The osmotic vocabulary is worth getting right. A solution is hypertonic to a cell if it has more solute (water leaves and the cell shrinks). It is hypotonic if it has less solute (water enters and the cell swells). It is isotonic if concentrations match. A red blood cell in 0.9% saline — the concentration used in IV fluids — sits at isotonic balance.
Filtration uses pressure rather than a concentration gradient to push water and dissolved substances across a permeable barrier. It is what happens at every capillary bed and at the glomerulus in the kidney.
Active Transport: Up the Gradient, ATP Required
When a cell needs to move something against its gradient — from a lower to a higher concentration — it has to spend energy. There are two main flavors of active transport.
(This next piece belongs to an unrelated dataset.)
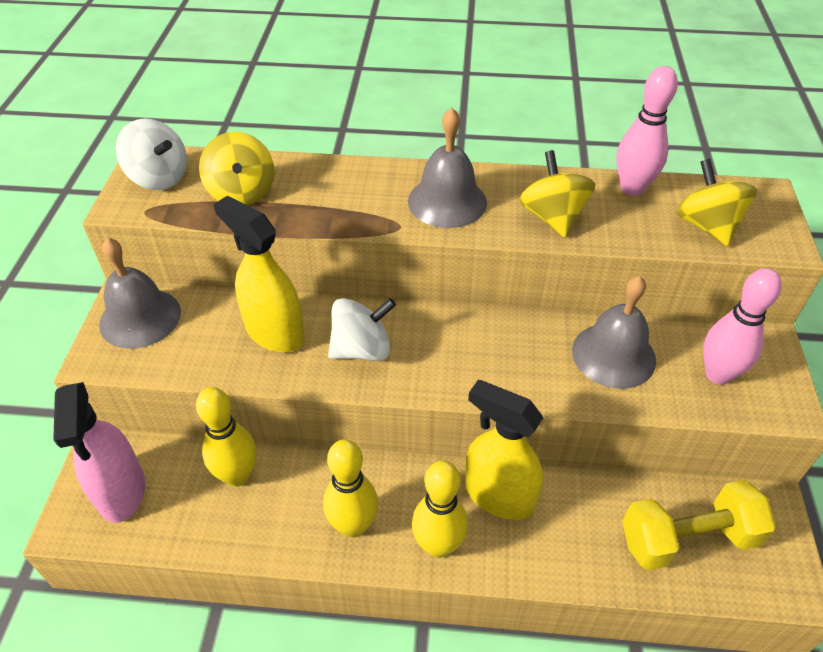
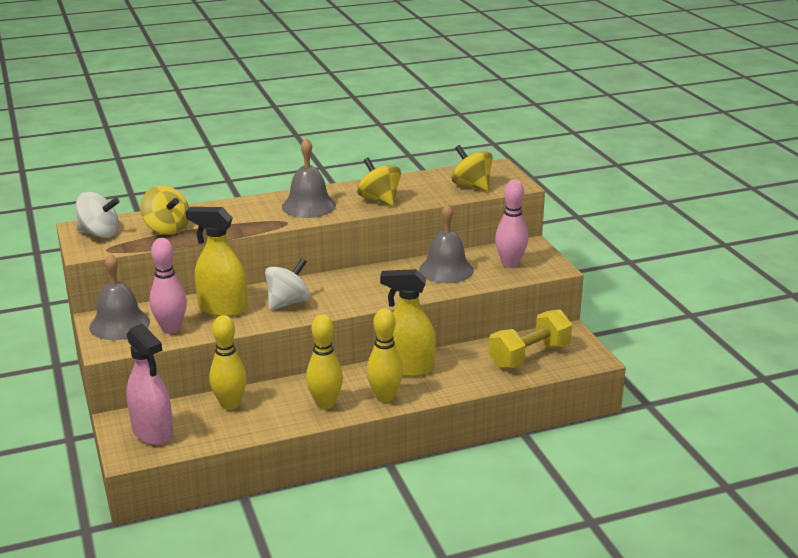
camera: 25 degrees left, 20 degrees down
(632, 188) = (419, 179): pink bowling pin -> pink bowling pin (171, 329)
Primary active transport uses ATP directly to power a pump. The classic example is the sodium-potassium pump (Na⁺/K⁺ ATPase), which moves 3 Na⁺ out and 2 K⁺ in with each ATP hydrolyzed. Every animal cell runs this pump continuously because the gradients it builds power nerve signals, muscle contraction, and downstream transport. Calcium pumps and proton pumps work the same way for their respective ions.
Secondary active transport does not use ATP directly. It uses an existing ion gradient — usually Na⁺ — as the energy source. A carrier protein lets Na⁺ flow back into the cell down its gradient and drags another molecule along, either in the same direction (a symporter, like the Na⁺/glucose cotransporter in the small intestine) or in the opposite direction (an antiporter, like the Na⁺/Ca²⁺ exchanger in cardiac cells). Since the Na⁺ gradient is built by the sodium-potassium pump, secondary transport is still indirectly powered by ATP.
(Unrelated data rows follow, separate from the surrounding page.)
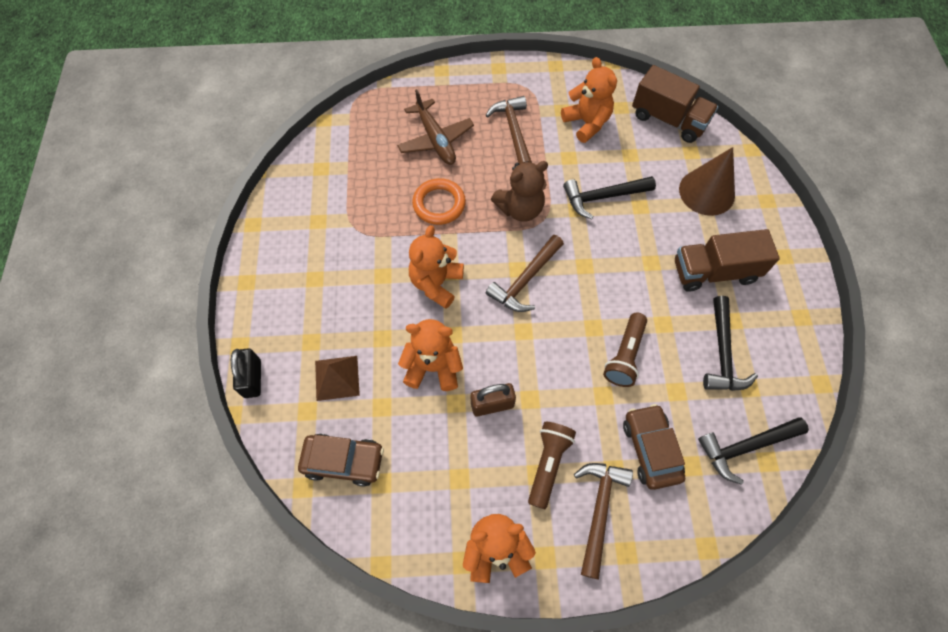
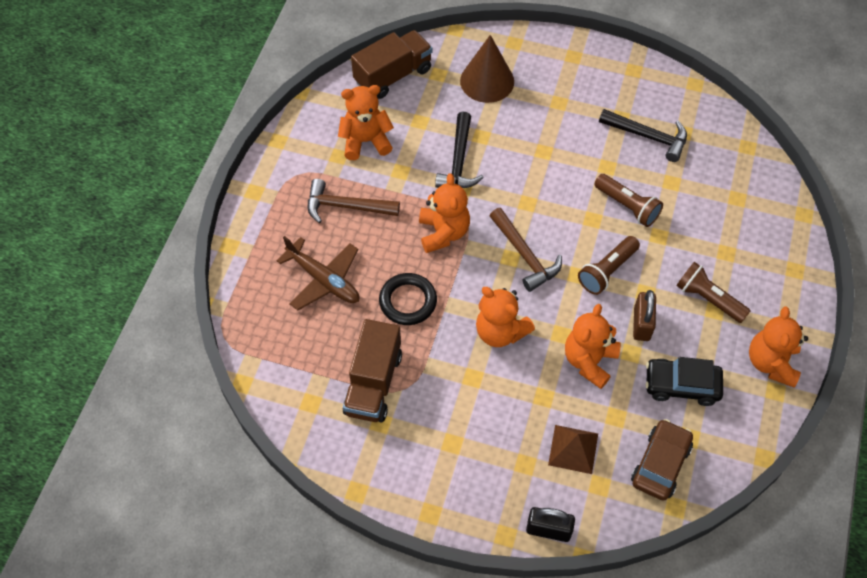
camera: 70 degrees left, 5 degrees down
(435, 140) = (323, 280): brown plane -> brown plane turned 45 degrees clockwise
(436, 461) = (681, 385): none -> black car
(439, 204) = (408, 301): orange ring -> black ring
(520, 209) = (443, 232): brown teddy bear -> orange teddy bear
(539, 356) = (607, 271): none -> brown flashlight
(599, 510) = (757, 276): brown hammer -> none
(650, 449) = (716, 220): brown car -> none
(714, 271) = (570, 110): brown truck -> brown truck (373, 383)
(745, 447) = (732, 156): black hammer -> none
Bulk Transport: Endocytosis and Exocytosis
Some materials are too big to pass through any channel or carrier — large proteins, droplets of fluid, microbes engulfed by an immune cell. The cell handles these by bulk transport, in which the membrane itself wraps around the cargo.
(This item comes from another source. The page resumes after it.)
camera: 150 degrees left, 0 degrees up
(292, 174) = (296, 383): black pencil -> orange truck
Endocytosis brings material into the cell. Phagocytosis engulfs large solids — a macrophage swallowing a bacterium. Pinocytosis takes in droplets of extracellular fluid. Receptor-mediated endocytosis uses specific membrane receptors to import target molecules with precision — that is how cells take up cholesterol carried in LDL particles.
Exocytosis sends material out. A vesicle fuses with the plasma membrane and releases its contents. Neurons release neurotransmitters this way; pancreatic cells release insulin this way. Both endocytosis and exocytosis require ATP.
One Cell, All Mechanisms at Once
A single cell uses every mechanism above, often at the same time. Take a small-intestine cell absorbing nutrients. Oxygen diffuses in (simple diffusion). Water moves through aquaporins (osmosis). Glucose enters from the gut lumen by Na⁺/glucose cotransport (secondary active transport), then leaves the cell into the blood by facilitated diffusion through GLUT2. The sodium-potassium pump (primary active transport) keeps pumping Na⁺ back out, maintaining the gradient that powers the glucose import. Newly absorbed proteins may be packaged into vesicles and shipped out by exocytosis. The mechanisms are not isolated — they are layered, each one solving a piece of the same job.
Getting Help
Many of the gradients built by these mechanisms are then used in action potentials explained, where the Na⁺ and K⁺ flows across channels become the electrical signals of the nervous system. For more cell-level walkthroughs, see the full set of Anatomy & Physiology study guides.
Conclusion
Cell membrane transport is mostly the answer to one question: ATP or no ATP? Passive transport — diffusion, facilitated diffusion, osmosis, filtration — moves substances down their gradient without energy. Active transport — primary pumps like the sodium-potassium ATPase, or secondary cotransporters and exchangers — moves substances up a gradient and pays for it. Bulk transport handles anything too large to pass through a channel. Sort each mechanism by direction and by energy source, and the topic compresses into a single page.